事实上,他们父子俩更想在丰国大皇子再次来到皇宫与明妃相会之时,抓个正着。
丰国大皇子落入他们之手,也可算得一枚好棋子。
按常理来说,明妃做的都是大逆不道之事,一不小心便是死罪,应当不会让自己怀孕才是。
可坏就坏在,明妃生下越梧桐之时,伤了身子,太医曾断言,日后再要怀孕便难了。
或许,她便以为,自己不会再怀孕吧。
可惜,她却忘了,太医说的是难,而不是不可能。
难得再次有孕,给她开的,却是死路一条,这运道,可真是差到了极点。
思虑片刻,皇上做下抉择,“将月明宫中所有下人都先行押入大牢,容后在审。”
嗯?
越梧晟扬扬眉,父皇这是想暂时留着人钓大鱼?
下一刻,皇上的行为证实了他的猜测,“可有能让人无声无息落胎之法?”
正想听下去的越梧晟耳朵动了动,整个人如青烟一般消失,又在另一处出现,将越梧桐和宁嘉两人拦在半路。

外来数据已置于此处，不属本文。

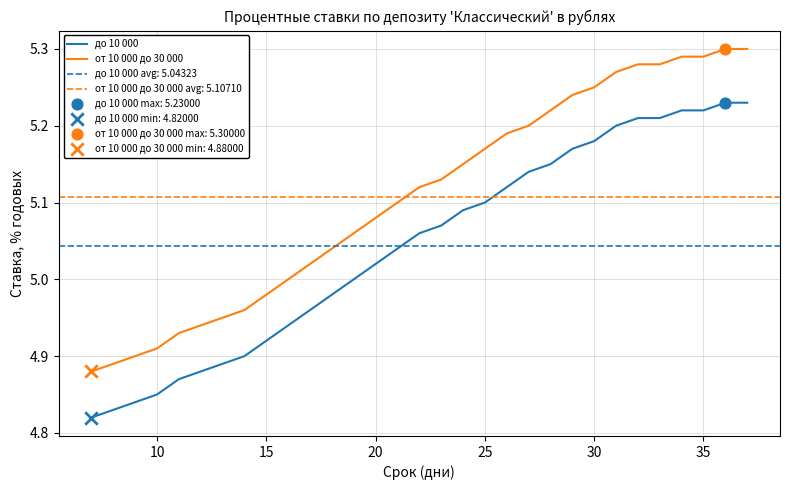

Is it true that до 10 000 equals 2.8 at 35?

False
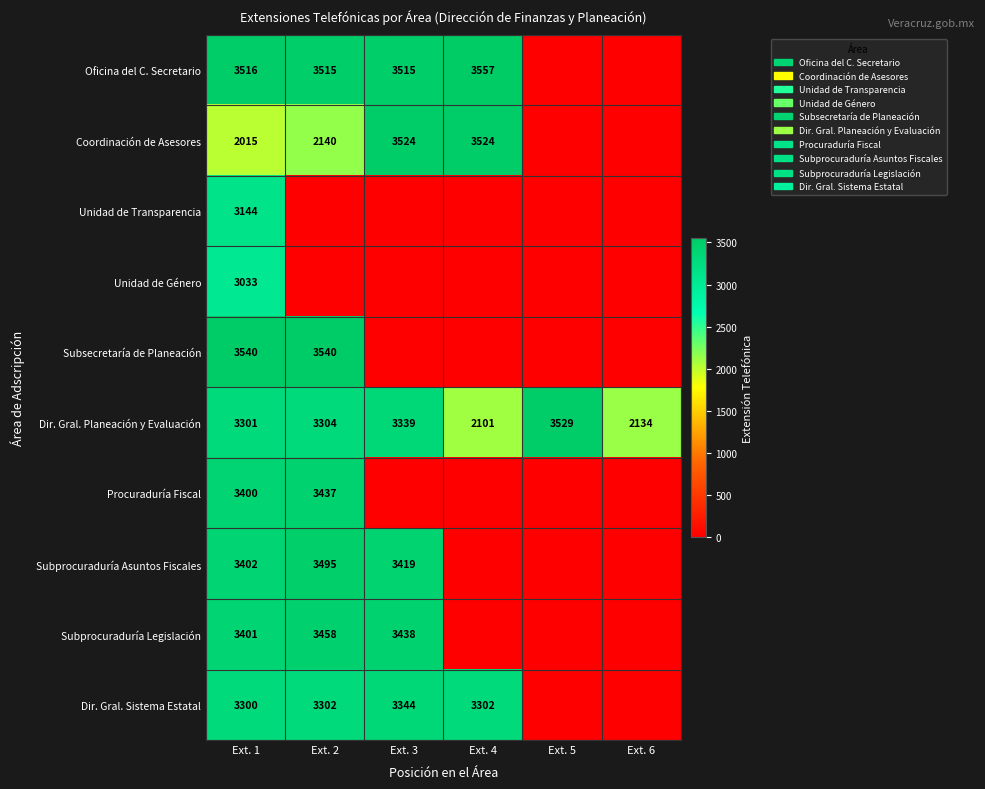

True or false: Subprocuraduría Legislación has a value of 3458 at Ext. 2.

True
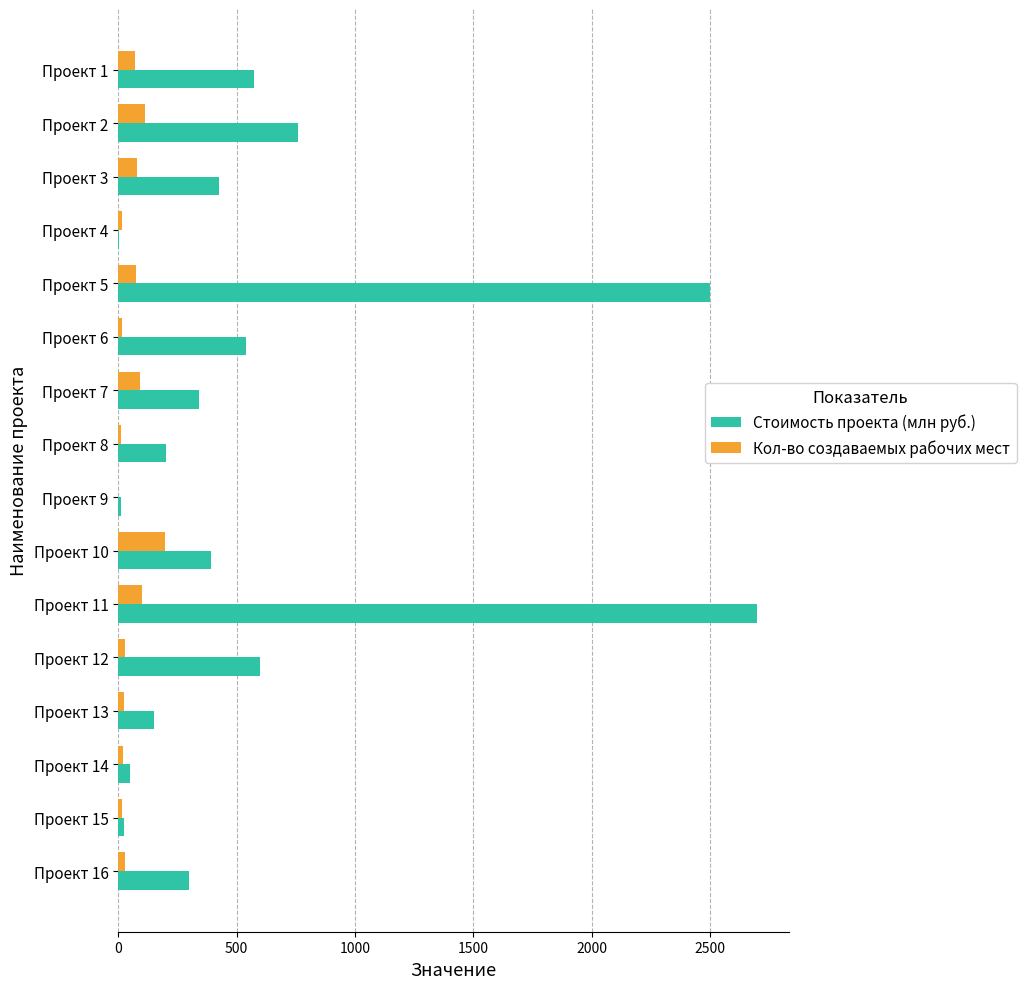

What is the sum of all Кол-во создаваемых рабочих мест values?

893.0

“皇兄?”对于突然出现的太子,越梧桐有些惊愕,“皇兄是专程来寻臣弟的?”
越梧晟顿了顿,微微一笑,“正是,前些日子,本宫听闻瑾说,你们也想用槐木做些桌椅,可寻到合意的?”
“多谢皇兄关心,臣弟院落之中有一桌子常年风吹日晒已然不太稳当,便想给臣弟换。不曾想,偷个懒想直接寻闻瑾讨要,惹怒了闻瑾。”
“原来如此”越梧晟仿佛一个关爱弟弟的好兄长,他笑眯眯地看了一眼低眉顺眼的宁嘉,“那不知,换了没有?”

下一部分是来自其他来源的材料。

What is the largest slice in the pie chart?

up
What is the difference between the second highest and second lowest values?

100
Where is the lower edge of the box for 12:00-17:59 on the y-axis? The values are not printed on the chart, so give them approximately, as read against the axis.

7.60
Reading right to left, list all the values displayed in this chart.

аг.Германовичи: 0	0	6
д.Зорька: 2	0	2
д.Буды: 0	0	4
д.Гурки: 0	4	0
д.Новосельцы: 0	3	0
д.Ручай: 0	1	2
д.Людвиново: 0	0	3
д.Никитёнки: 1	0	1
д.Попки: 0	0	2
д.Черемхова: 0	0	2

“若是还没换,改日本宫再去山林,就给二弟寻摸几根上等好木。”
“回皇兄的话,已经换上了,宁嘉从另一处花重金给臣弟寻了一套梨花木。”
说这话时,越梧桐情意绵绵地看向宁嘉,眉眼间不无情场得意的炫耀之色,看得越梧晟暗中发笑。
眼角余光见到暗中身影一闪,越梧晟笑了一声,“那便好,那本宫便回去了。”
等越梧桐回到月明宫中,只见到了自己的母妃躺在榻上揉着眉头苍白着脸的模样。
“母妃?你头疼吗?可宣太医了?”
明贵妃瞅着自家蠢儿子,露出一个淡淡的笑,“皇上方才来过,帮本宫宣了太医,刚走。”
“那太医怎么说的?”
“只是中了暑气罢了,不妨事。”明贵妃随意挥着手,“好了,下去做你自己的事吧,别整日在本宫跟前晃。”

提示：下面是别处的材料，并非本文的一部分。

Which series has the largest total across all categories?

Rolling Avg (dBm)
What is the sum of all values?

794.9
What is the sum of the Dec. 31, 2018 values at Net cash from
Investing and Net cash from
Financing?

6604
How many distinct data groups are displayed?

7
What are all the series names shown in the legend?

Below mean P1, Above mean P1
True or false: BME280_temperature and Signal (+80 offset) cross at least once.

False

出得宫门,宁嘉突然站住,犹疑地回头,不知为何,他总觉着,自己似乎忽略了什么。
正待细想,便被越梧桐一拽,顿时,便将那一瞬间的犹疑抛诸脑后。
对,慢性毒药已然拿到手,他还得跟二皇子商议一下,究竟要如何做,才能避开宫中严防死守。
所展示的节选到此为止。